Вдруг ему пришло в голову: а может, отец узнал о его сегодняшнем позоре и вечером будет наказывать? За девять лет жизни Солтана отец побил его всего один раз – хлестнул несколько раз плеткой по щиколоткам. Это случилось тогда, когда Солтана победил в борьбе ровесник на уличных состязаниях мальчишек.
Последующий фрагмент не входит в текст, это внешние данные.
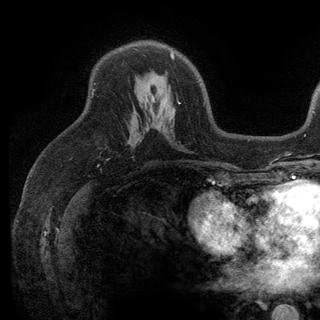
Breast MRI (dynamic contrast-enhanced), one axial slice; slice 79 of 136 in the series (ordered by position); cropped to one breast; dynamic contrast-enhanced series, time point 2 of 6 at this slice position (early post-contrast); 3 T; TE 2.8 ms, TR 7.5 ms; 1.2 mm slice thickness; 320 × 320 image matrix. Female patient.
Outlined on this slice (semi-automatically segmented with operator editing):
- enhancing-tissue mask used for the functional tumour volume (all voxels passing the contrast-enhancement thresholds inside the analysis volume; usually the tumour): bounding box (x1, y1, x2, y2) in pixels: (170, 52, 179, 103)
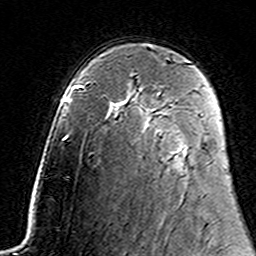
Breast MRI (dynamic contrast-enhanced), one axial slice; slice 100 of 160 in the series (ordered by position); cropped to one breast; dynamic contrast-enhanced series, time point 2 of 7 at this slice position (early post-contrast); 3 T; TE 4.6 ms, TR 7.4 ms; 1 mm slice thickness; 256 × 256 image matrix, field of view 144 × 144 mm. Female patient.
Outlined on this slice (semi-automatically segmented with operator editing):
- enhancing-tissue mask used for the functional tumour volume (all voxels passing the contrast-enhancement thresholds inside the analysis volume; usually the tumour): bounding box [x1, y1, x2, y2] px = [157, 92, 160, 96]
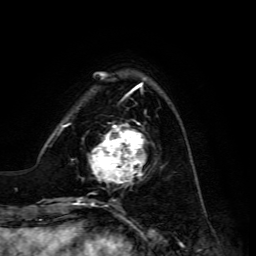
Breast MRI, one axial slice; slice 40 of 134 in the series (ordered by position); cropped to one breast; dynamic contrast-enhanced series, time point 2 of 6 at this slice position (early post-contrast); 3 T; TE 4.7 ms, TR 8.9 ms; 1.2 mm slice thickness; 256 × 256 image matrix, field of view 180 × 180 mm. Female patient.
Outlined on this slice (semi-automatic segmentation, software-assisted and operator-edited):
- enhancing-tissue mask used for the functional tumour volume (all voxels passing the contrast-enhancement thresholds inside the analysis volume; usually the tumour): bounding box (x1, y1, x2, y2) in pixels: (89, 120, 146, 186)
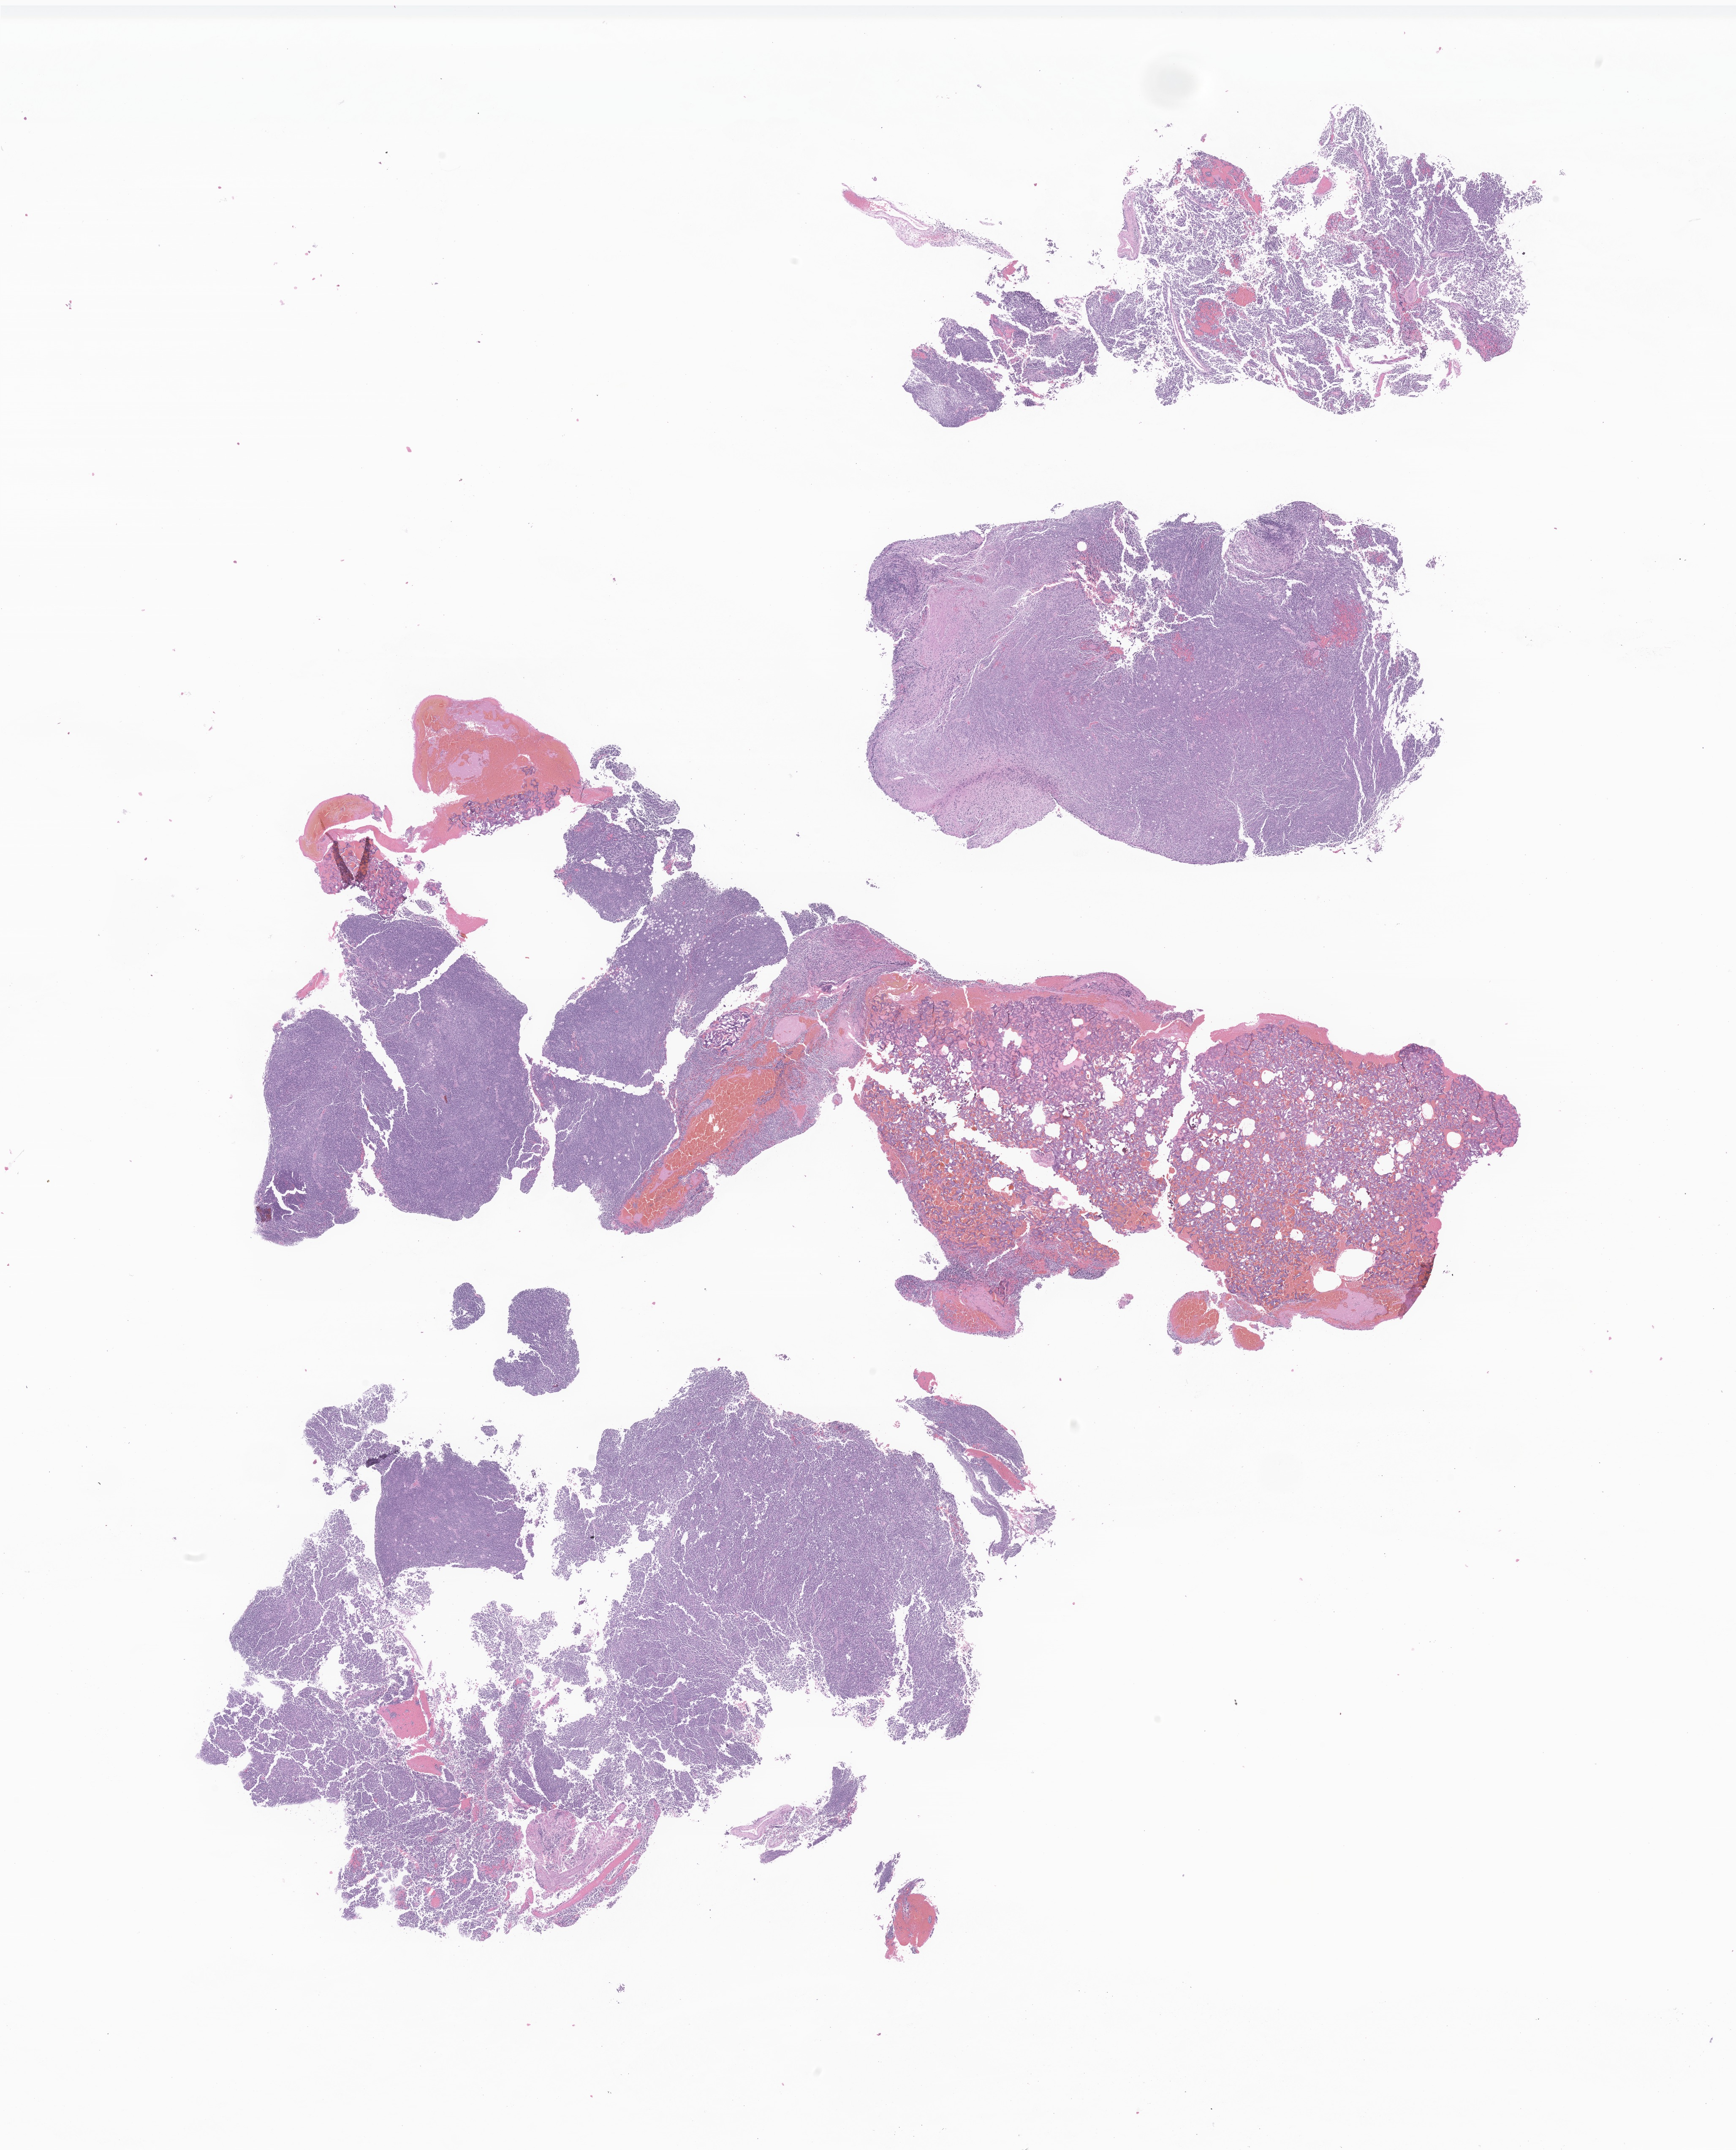
Digitized haematoxylin and eosin-stained section of tumor tissue from the brain, shown as a low-resolution overview of the whole scanned area (about 17.3 x 21.5 mm). Formalin-fixed paraffin-embedded section. Female patient, age 46 months (3 years 10 months).
Diagnosis: Medulloblastoma, NOS.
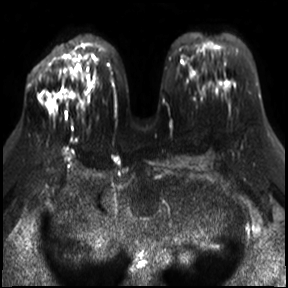
Breast MRI, one axial slice. Position 17 of 30 along the scan axis. Diffusion-weighted series; image 2 of 4 stored at this slice position (different b-values; order by instance number). 3 T. 4 mm slice thickness. 288 × 288 image matrix. Female patient.
Annotated regions visible in this slice (manually delineated by an expert):
- tumour on diffusion-weighted imaging: bounding box <48,100,53,108> (left, top, right, bottom; pixels)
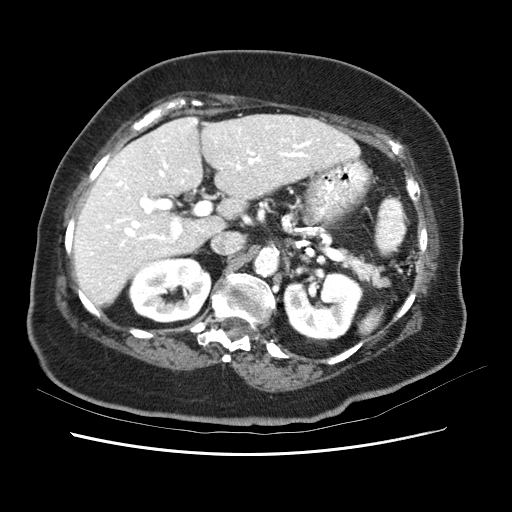
Contrast-enhanced abdominal CT (liver protocol), one axial slice. Position 33 of 62 along the scan axis. 120 kVp. Soft-tissue window (W 400 / L 40 HU). 2.5 mm slice thickness. 512 × 512 image matrix, field of view 340 × 340 mm. From the clinical record (not read from this slice): diagnosis: hepatocellular carcinoma (patient treated with transarterial chemoembolisation; whether this scan precedes or follows treatment is not stated here); TNM stage (as recorded): Stage-I; Child-Pugh class: B; tumour nodularity: uninodular; tumour size: 5.3 cm.
Outlined on this slice (semi-automatically segmented with operator editing):
- liver parenchyma outside the tumour (the mass and vessels are separate outlines, so this box may not span the whole liver): bounding box <76,113,360,306> (left, top, right, bottom; pixels)
- portal vein: <80,118,351,286>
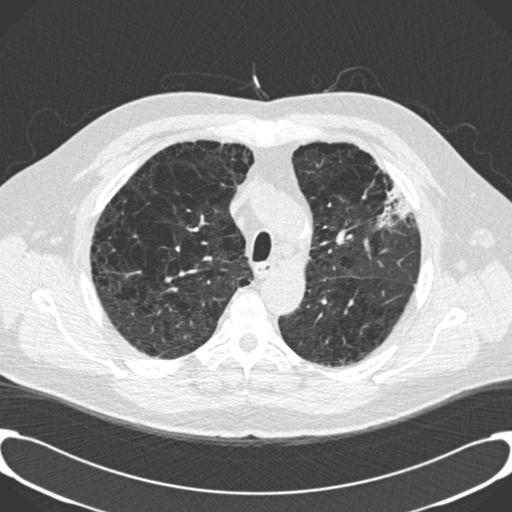
Axial slice from a low-dose chest CT screening exam; third annual screen; lung window (W 1500 / L -600 HU); 2 mm slice thickness; slice 44 of 189 in the series. Male, age 59 years at enrolment. Current smoker at enrolment.
Lesion marked by an expert reader, bounding box (x1, y1, x2, y2) in pixels: (360, 159, 416, 224). Screening reader's record for this exam: no non-calcified nodule ≥4 mm recorded. Official screen result: positive, other.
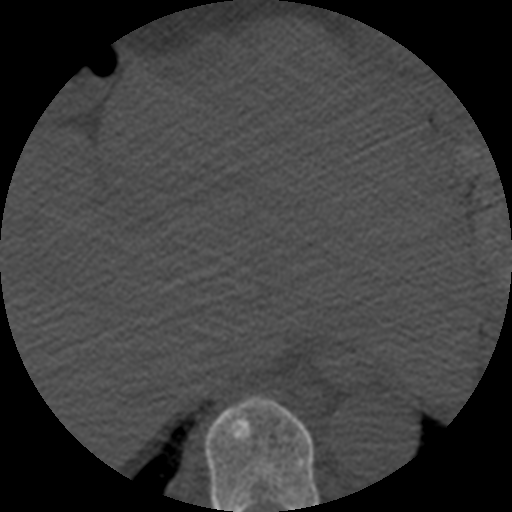
CT including the spine, one axial slice; slice 288 of 508 in the series (ordered by position); reconstruction kernel STANDARD; 120 kVp; bone window (W 1800 / L 400 HU); 512 × 512 image matrix, field of view 160 × 160 mm. Patient age 57 years. Case-level facts recorded for this patient, not image findings: primary cancer: prostate.
Outlined on this slice (semi-automatically segmented with operator editing):
- T9 vertebra: box from (x=205, y=397) to (x=320, y=512) px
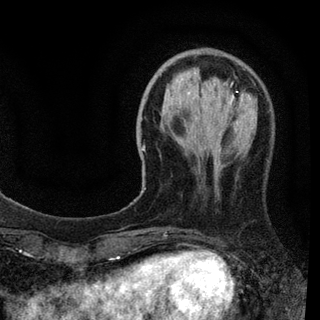
Breast MRI (dynamic contrast-enhanced), one axial slice. Slice 24 of 94 in the series (ordered by position). Cropped to one breast. Dynamic contrast-enhanced series, time point 2 of 7 at this slice position (early post-contrast). 3 T. TE 2.2 ms, TR 5.5 ms. 320 × 320 image matrix. Female patient.
Annotated regions visible in this slice (semi-automatically segmented with operator editing):
- enhancing-tissue mask used for the functional tumour volume (all voxels passing the contrast-enhancement thresholds inside the analysis volume; usually the tumour): bounding box <141,79,234,151> (left, top, right, bottom; pixels)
За борьбой наблюдала вся улица: деды, отцы, матери, сестры, братья. Даже устанавливали призы разные для победителей. Когда противник Солтана положил его на лопатки, Абдул потемнел, нахмурился. Его-то самого никто в ауле никогда не побеждал в борьбе. Сыну он сказал всего одно слово: «Домой!» Шел Абдул за мальчиком молчаливый, ударяя временами об землю своей плеткой. Дома Абдул так же молча отхлестал Солтана по ногам, которые не удержали его во время состязаний. Вот и все.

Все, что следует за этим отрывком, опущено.